---------- SUPPLIED INFORMATION

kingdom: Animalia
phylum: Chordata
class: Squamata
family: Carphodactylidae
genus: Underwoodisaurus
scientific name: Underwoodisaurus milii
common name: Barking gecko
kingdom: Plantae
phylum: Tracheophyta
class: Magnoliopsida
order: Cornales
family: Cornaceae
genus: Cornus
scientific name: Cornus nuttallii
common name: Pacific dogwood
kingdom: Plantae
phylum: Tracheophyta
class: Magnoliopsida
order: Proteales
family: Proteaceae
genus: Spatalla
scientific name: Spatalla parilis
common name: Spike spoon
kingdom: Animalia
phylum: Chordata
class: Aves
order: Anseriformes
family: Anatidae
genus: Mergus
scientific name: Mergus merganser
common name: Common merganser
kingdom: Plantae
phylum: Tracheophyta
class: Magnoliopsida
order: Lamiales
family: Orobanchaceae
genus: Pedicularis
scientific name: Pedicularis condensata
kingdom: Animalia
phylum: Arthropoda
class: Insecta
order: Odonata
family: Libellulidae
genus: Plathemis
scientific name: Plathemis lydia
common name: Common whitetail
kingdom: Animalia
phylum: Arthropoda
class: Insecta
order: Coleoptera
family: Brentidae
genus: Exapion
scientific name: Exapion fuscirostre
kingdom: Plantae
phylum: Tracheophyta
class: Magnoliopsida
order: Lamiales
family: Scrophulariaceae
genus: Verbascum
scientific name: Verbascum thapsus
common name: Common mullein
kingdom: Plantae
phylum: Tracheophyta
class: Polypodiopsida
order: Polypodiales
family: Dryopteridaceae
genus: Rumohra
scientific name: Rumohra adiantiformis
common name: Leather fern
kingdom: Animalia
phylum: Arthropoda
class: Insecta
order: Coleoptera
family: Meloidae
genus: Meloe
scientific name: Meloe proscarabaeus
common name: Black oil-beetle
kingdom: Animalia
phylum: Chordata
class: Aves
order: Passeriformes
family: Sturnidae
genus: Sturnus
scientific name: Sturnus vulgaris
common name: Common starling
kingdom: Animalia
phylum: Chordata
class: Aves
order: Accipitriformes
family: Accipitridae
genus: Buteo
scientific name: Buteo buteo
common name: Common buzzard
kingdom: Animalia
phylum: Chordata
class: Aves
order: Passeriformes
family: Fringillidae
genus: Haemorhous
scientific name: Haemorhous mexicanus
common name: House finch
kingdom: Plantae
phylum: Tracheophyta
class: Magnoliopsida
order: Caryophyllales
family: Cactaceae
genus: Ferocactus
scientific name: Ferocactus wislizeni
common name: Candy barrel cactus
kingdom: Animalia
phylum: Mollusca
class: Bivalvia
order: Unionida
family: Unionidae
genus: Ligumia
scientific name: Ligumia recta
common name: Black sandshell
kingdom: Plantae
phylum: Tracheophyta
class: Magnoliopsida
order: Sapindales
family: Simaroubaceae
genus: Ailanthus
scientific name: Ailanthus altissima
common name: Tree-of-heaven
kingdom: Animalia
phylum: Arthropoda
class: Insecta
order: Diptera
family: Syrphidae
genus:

--------------------

● **EXERCISE**: Put every line of the listing above into a numbered list, skipping any blank lines.

● **ANSWER**:
1. kingdom: Animalia
2. phylum: Chordata
3. class: Squamata
4. family: Carphodactylidae
5. genus: Underwoodisaurus
6. scientific name: Underwoodisaurus milii
7. common name: Barking gecko
8. kingdom: Plantae
9. phylum: Tracheophyta
10. class: Magnoliopsida
11. order: Cornales
12. family: Cornaceae
13. genus: Cornus
14. scientific name: Cornus nuttallii
15. common name: Pacific dogwood
16. kingdom: Plantae
17. phylum: Tracheophyta
18. class: Magnoliopsida
19. order: Proteales
20. family: Proteaceae
21. genus: Spatalla
22. scientific name: Spatalla parilis
23. common name: Spike spoon
24. kingdom: Animalia
25. phylum: Chordata
26. class: Aves
27. order: Anseriformes
28. family: Anatidae
29. genus: Mergus
30. scientific name: Mergus merganser
31. common name: Common merganser
32. kingdom: Plantae
33. phylum: Tracheophyta
34. class: Magnoliopsida
35. order: Lamiales
36. family: Orobanchaceae
37. genus: Pedicularis
38. scientific name: Pedicularis condensata
39. kingdom: Animalia
40. phylum: Arthropoda
41. class: Insecta
42. order: Odonata
43. family: Libellulidae
44. genus: Plathemis
45. scientific name: Plathemis lydia
46. common name: Common whitetail
47. kingdom: Animalia
48. phylum: Arthropoda
49. class: Insecta
50. order: Coleoptera
51. family: Brentidae
52. genus: Exapion
53. scientific name: Exapion fuscirostre
54. kingdom: Plantae
55. phylum: Tracheophyta
56. class: Magnoliopsida
57. order: Lamiales
58. family: Scrophulariaceae
59. genus: Verbascum
60. scientific name: Verbascum thapsus
61. common name: Common mullein
62. kingdom: Plantae
63. phylum: Tracheophyta
64. class: Polypodiopsida
65. order: Polypodiales
66. family: Dryopteridaceae
67. genus: Rumohra
68. scientific name: Rumohra adiantiformis
69. common name: Leather fern
70. kingdom: Animalia
71. phylum: Arthropoda
72. class: Insecta
73. order: Coleoptera
74. family: Meloidae
75. genus: Meloe
76. scientific name: Meloe proscarabaeus
77. common name: Black oil-beetle
78. kingdom: Animalia
79. phylum: Chordata
80. class: Aves
81. order: Passeriformes
82. family: Sturnidae
83. genus: Sturnus
84. scientific name: Sturnus vulgaris
85. common name: Common starling
86. kingdom: Animalia
87. phylum: Chordata
88. class: Aves
89. order: Accipitriformes
90. family: Accipitridae
91. genus: Buteo
92. scientific name: Buteo buteo
93. common name: Common buzzard
94. kingdom: Animalia
95. phylum: Chordata
96. class: Aves
97. order: Passeriformes
98. family: Fringillidae
99. genus: Haemorhous
100. scientific name: Haemorhous mexicanus
101. common name: House finch
102. kingdom: Plantae
103. phylum: Tracheophyta
104. class: Magnoliopsida
105. order: Caryophyllales
106. family: Cactaceae
107. genus: Ferocactus
108. scientific name: Ferocactus wislizeni
109. common name: Candy barrel cactus
110. kingdom: Animalia
111. phylum: Mollusca
112. class: Bivalvia
113. order: Unionida
114. family: Unionidae
115. genus: Ligumia
116. scientific name: Ligumia recta
117. common name: Black sandshell
118. kingdom: Plantae
119. phylum: Tracheophyta
120. class: Magnoliopsida
121. order: Sapindales
122. family: Simaroubaceae
123. genus: Ailanthus
124. scientific name: Ailanthus altissima
125. common name: Tree-of-heaven
126. kingdom: Animalia
127. phylum: Arthropoda
128. class: Insecta
129. order: Diptera
130. family: Syrphidae
131. genus:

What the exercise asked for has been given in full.